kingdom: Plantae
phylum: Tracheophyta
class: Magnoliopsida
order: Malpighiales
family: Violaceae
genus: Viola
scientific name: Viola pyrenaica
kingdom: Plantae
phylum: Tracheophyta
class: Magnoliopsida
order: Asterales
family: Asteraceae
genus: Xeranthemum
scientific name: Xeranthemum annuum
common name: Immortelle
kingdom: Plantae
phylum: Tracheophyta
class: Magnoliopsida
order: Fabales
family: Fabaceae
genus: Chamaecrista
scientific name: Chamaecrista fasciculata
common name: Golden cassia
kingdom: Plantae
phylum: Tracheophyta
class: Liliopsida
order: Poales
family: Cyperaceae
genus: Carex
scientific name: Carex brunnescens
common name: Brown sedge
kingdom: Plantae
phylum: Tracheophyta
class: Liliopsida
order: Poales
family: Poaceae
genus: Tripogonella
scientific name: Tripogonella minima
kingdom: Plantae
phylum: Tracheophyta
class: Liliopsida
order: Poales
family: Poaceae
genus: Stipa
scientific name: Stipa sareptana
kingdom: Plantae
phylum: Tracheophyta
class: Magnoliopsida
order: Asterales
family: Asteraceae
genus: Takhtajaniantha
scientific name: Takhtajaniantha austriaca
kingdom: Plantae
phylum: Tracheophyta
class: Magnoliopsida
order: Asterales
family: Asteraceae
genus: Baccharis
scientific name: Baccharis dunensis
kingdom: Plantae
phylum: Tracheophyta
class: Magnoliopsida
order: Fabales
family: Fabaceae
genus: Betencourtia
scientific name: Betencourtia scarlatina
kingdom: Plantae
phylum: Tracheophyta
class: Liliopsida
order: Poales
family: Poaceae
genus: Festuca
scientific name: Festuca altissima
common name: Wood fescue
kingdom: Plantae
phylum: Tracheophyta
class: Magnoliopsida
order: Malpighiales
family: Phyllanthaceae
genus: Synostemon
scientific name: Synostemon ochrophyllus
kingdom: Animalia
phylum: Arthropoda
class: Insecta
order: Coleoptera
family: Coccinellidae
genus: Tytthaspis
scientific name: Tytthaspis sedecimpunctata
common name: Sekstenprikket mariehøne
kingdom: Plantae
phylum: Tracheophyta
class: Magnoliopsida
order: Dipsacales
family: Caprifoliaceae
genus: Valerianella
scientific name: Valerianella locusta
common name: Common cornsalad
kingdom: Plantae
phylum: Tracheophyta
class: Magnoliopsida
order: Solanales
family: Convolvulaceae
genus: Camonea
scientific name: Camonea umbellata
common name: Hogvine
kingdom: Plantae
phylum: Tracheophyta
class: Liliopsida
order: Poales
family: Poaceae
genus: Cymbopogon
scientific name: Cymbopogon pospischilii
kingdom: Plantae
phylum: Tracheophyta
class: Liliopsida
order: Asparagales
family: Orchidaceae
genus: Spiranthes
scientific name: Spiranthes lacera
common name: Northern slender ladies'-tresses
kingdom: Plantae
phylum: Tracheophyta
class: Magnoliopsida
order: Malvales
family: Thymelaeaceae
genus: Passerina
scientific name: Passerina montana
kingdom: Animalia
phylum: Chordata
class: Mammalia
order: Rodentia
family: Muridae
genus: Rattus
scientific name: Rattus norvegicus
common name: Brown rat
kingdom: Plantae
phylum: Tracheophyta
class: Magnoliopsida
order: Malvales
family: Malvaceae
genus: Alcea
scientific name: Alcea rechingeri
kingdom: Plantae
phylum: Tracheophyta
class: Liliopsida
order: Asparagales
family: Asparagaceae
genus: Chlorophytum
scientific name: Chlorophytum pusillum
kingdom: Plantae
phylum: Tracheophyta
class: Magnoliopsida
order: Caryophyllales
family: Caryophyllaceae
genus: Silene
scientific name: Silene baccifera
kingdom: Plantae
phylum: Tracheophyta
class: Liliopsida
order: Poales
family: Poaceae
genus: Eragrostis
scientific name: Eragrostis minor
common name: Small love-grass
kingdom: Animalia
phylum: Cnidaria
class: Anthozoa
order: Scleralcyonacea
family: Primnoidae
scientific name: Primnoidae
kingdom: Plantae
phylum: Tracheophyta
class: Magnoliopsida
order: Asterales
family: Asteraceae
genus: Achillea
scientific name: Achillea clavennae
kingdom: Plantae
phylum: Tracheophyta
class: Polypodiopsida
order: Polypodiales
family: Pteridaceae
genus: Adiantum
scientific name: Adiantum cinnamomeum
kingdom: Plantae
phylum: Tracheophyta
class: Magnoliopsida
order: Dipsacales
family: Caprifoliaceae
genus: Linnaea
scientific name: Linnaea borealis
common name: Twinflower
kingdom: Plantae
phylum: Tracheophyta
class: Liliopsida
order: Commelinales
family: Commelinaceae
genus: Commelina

## Objective
Rewrite the listing from the line holding "genus: Linnaea" through the end of the listing, inclusive, substituting "species" for "scientific name" and keeping everything else unchanged.

## Solved exercise
genus: Linnaea
species: Linnaea borealis
common name: Twinflower
kingdom: Plantae
phylum: Tracheophyta
class: Liliopsida
order: Commelinales
family: Commelinaceae
genus: Commelina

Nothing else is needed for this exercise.